Aún con la desilusión por el desfallecimiento de Induráin en la subida a Les Arcs, fue su último Tour y sólo ocupó la undécima plaza, nosotros aquella tarde del 21 de julio de 1996 disfrutamos de lo lindo viendo a los ciclistas una y otra vez pasar delante de nuestras mismas narices. Habíamos ido con tiempo suficiente hasta el metro de Madeleine y nos habíamos apostado en una curva de la plaza de Concordia que, los ciclistas por precaución, además había lloviznado por la mañana, tenían que tomar a velocidad reducida. Este insignificante ardid nos permitió observar al mismísimo Induráin, en una de las vueltas en que se abrió hacia el exterior, pedalear a no más de dos metros de donde estábamos situados. Fue un momento emocionante y único para mi padre.

Volvimos a casa en medio de un gentío inmenso, mi padre, por temor a perderse, me había agarrado del jersey desde que salíamos de la boca de Madeleine y no me soltó –salvo para aplaudir a Induráin, la vez que tan cerca pasó de nosotros- hasta llegar a la puerta de casa, en los suburbios parisinos. A esas alturas, el jersey ya había crecido un par de tallas.

Pero lo mejor estaba por llegar. Al día siguiente, apenas amanecido, aprovechando que era festivo y el tráfico escaso, nos propusimos hacer, en bicicletas de paseo, el mismo recorrido que los ciclistas profesionales. Parte de las vallas estaban sin quitar y todavía quedaban algunas cintas de la protección civil atadas a los árboles. Mi padre, fuera para ir a París o la fiesta del pueblo de al lado, se había atado los pantalones, como había hecho siempre,  con un par de pinzas de madera para tender la ropa, con la parte inferior del pantalón recogida a medias dentro de los calcetines. Y naturalmente con los zapatos acharolados, de puntera, bien abrillantados.

Dimos la vuelta completa al circuito urbano, igual que el mismísimo Induráin. Salvamos un momento de pánico en Concordia, al abrirse un semáforo antes de tiempo y aparecer, pese a ser festivo, una riada de turismos procedentes de la margen izquierda del Sena, enfilamos los Campos Elíseos, nos dimos el gusto de pedalear por debajo del Arco del Triunfo y terminamos por girar hacia Trocadero, cruzamos el río, ya fuera del circuito oficial, para llegar, por fin, a la mismísima torre Eiffel, a la hora que empezaban a llegar las primeras hordas de turistas. Que mi padre no imaginaba tan alta y en torno a la cual, tras dejar apoyado el manillar de su bicicleta en uno de los pilares, dio no menos de diez vueltas, una detrás de otra, mirando atentamente hacia arriba, absorto en la estructura trenzada con millones de remaches y hierro ensamblado.

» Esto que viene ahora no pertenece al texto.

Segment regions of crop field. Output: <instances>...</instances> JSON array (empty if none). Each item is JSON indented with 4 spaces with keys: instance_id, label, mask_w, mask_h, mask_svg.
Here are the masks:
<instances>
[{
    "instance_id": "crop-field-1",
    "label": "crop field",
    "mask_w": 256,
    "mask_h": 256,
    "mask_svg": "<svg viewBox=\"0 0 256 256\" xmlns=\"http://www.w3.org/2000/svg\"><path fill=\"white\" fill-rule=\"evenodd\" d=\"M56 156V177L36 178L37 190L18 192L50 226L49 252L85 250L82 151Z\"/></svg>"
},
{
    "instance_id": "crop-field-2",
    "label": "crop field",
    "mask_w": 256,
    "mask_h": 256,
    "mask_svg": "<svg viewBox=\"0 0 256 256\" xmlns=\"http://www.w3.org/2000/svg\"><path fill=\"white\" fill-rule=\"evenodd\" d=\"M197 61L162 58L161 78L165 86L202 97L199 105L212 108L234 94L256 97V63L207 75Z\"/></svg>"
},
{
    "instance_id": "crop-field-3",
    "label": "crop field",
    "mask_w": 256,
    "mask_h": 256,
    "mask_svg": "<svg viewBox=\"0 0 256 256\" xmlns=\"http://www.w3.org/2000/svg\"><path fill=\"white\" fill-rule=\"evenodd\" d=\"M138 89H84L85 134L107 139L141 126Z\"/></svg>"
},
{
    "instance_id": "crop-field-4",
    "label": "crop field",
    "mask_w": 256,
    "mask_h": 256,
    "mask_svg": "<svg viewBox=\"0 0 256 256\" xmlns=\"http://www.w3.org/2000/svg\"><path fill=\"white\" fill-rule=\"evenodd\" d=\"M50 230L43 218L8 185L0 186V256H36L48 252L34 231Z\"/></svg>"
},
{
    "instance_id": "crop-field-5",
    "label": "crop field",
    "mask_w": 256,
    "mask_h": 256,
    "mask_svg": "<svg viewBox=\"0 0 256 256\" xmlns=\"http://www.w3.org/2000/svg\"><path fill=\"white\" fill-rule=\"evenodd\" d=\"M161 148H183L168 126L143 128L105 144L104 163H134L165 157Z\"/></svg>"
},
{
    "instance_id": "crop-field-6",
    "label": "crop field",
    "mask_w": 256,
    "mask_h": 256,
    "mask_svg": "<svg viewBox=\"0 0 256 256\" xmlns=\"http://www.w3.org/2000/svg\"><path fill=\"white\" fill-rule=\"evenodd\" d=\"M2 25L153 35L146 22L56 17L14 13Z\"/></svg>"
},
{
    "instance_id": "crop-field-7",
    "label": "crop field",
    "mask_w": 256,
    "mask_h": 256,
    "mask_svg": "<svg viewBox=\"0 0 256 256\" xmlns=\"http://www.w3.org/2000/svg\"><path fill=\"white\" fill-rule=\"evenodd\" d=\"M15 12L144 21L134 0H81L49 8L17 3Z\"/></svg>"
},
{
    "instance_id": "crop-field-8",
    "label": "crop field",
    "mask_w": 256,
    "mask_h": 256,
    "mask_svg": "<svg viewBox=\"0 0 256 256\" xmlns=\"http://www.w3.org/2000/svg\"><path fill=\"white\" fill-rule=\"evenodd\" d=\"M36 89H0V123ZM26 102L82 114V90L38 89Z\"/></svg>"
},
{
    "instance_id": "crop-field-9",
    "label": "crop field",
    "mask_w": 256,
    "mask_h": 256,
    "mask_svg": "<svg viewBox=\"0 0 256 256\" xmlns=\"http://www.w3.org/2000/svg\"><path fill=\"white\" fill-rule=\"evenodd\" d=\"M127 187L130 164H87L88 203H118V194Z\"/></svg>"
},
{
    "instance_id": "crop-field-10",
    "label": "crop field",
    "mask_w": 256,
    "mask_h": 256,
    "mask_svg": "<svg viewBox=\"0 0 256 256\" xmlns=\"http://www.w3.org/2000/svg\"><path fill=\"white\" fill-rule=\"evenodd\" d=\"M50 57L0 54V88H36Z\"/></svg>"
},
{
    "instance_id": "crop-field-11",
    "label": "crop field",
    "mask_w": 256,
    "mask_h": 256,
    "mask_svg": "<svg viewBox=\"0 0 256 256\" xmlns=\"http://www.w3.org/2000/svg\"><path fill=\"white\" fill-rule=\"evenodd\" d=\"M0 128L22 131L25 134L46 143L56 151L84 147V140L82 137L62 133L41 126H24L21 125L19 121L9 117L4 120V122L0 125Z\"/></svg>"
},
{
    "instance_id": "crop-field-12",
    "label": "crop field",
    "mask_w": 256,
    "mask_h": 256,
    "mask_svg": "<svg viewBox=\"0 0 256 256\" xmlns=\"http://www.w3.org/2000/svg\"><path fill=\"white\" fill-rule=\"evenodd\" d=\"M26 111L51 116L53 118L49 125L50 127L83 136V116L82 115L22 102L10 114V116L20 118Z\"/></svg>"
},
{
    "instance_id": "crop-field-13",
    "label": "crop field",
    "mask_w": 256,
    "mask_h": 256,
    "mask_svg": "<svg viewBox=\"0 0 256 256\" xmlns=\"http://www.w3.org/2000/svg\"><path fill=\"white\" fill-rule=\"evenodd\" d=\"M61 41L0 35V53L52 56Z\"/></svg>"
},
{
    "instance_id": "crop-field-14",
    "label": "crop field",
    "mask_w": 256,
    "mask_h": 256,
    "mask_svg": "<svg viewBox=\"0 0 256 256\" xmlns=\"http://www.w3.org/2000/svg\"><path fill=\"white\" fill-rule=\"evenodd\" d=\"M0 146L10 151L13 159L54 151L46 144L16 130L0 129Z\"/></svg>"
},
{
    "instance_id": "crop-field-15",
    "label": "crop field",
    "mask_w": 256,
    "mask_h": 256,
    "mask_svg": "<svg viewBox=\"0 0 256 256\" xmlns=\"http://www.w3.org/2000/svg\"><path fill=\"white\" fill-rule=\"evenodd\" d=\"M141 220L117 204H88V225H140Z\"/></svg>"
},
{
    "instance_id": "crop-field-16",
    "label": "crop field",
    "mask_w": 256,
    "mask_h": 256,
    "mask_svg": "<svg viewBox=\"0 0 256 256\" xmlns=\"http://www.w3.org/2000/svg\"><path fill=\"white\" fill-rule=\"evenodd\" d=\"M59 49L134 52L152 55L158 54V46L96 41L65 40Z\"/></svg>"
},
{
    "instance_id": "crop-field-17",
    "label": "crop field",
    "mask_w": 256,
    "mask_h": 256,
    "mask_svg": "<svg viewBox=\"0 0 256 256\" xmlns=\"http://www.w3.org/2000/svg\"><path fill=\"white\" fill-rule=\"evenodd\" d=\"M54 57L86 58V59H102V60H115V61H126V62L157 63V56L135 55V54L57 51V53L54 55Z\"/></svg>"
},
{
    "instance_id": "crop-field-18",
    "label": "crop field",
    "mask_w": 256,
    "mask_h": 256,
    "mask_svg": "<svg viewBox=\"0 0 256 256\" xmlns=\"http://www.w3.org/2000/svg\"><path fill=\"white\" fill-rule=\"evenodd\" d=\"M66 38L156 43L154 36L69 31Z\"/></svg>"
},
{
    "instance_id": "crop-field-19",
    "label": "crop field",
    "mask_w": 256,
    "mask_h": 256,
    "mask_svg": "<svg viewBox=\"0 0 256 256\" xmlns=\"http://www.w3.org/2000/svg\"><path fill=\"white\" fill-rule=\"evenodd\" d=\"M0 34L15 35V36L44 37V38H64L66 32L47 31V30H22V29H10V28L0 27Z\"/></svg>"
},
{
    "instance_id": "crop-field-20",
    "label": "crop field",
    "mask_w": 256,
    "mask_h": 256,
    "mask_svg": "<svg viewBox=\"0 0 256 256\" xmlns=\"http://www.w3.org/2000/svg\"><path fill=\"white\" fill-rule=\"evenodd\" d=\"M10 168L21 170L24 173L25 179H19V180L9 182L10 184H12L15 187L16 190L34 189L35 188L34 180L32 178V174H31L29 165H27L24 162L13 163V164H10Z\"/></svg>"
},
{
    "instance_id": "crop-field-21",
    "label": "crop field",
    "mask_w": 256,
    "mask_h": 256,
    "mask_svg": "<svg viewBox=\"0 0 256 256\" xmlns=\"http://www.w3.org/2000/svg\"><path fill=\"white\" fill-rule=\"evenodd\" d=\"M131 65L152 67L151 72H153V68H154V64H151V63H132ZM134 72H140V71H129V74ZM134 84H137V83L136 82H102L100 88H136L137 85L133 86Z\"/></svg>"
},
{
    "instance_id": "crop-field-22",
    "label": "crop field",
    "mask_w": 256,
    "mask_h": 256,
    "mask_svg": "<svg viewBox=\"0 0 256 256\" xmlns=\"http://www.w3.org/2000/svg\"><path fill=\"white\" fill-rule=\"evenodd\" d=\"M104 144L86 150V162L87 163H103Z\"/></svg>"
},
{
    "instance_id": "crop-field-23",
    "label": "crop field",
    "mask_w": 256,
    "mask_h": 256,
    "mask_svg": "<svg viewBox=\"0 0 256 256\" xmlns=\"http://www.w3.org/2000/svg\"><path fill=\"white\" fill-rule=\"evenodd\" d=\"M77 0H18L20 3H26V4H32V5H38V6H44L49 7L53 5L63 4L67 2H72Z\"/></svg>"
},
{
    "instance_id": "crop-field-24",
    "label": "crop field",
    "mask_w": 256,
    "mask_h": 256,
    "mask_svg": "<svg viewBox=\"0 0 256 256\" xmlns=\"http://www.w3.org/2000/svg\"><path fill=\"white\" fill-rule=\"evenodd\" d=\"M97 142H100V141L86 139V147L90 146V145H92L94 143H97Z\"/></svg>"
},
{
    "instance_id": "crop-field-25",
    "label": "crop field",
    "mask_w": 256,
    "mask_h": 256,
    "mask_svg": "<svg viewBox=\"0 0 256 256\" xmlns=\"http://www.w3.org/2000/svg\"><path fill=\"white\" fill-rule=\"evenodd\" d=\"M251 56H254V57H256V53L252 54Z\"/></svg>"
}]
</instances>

Aquella bicicleta, que había recorrido los Campos Elíseos y se había apoyado en la mítica torre de la infancia, terminó en el pueblo. Todavía es usada por mi padre, capaz de pedalear, con 88 años, hasta el Puente de Piedra para pasar parte de la mañana sentado en el pretil –dicen que construido con las tallas del desaparecido castillo- mientras observa los vehículos que, de ciento en viento, circulan por la carretera provincial. Entretenido en predecir si la puesta del sol, entre nubes grises, que viene acompañada del cierzo gélido, acarreará lluvias para la sementera que ya nunca volverá a labrar. Apoyada contra un chopo ajado de la ribera, la bicicleta de color azul que dio la vuelta a los Campos Elíseos y se apoyó en el pilar izquierdo de la torre Eiffel espera. No me cabe duda de que mi padre cuando la mira, acaso no siempre, pero de vez en cuando, rememora la torre Eiffel. No la de verdad, sino la que imaginó al contemplar por primera vez la que estaba en la “gloria”, en casa de su madre adoptiva.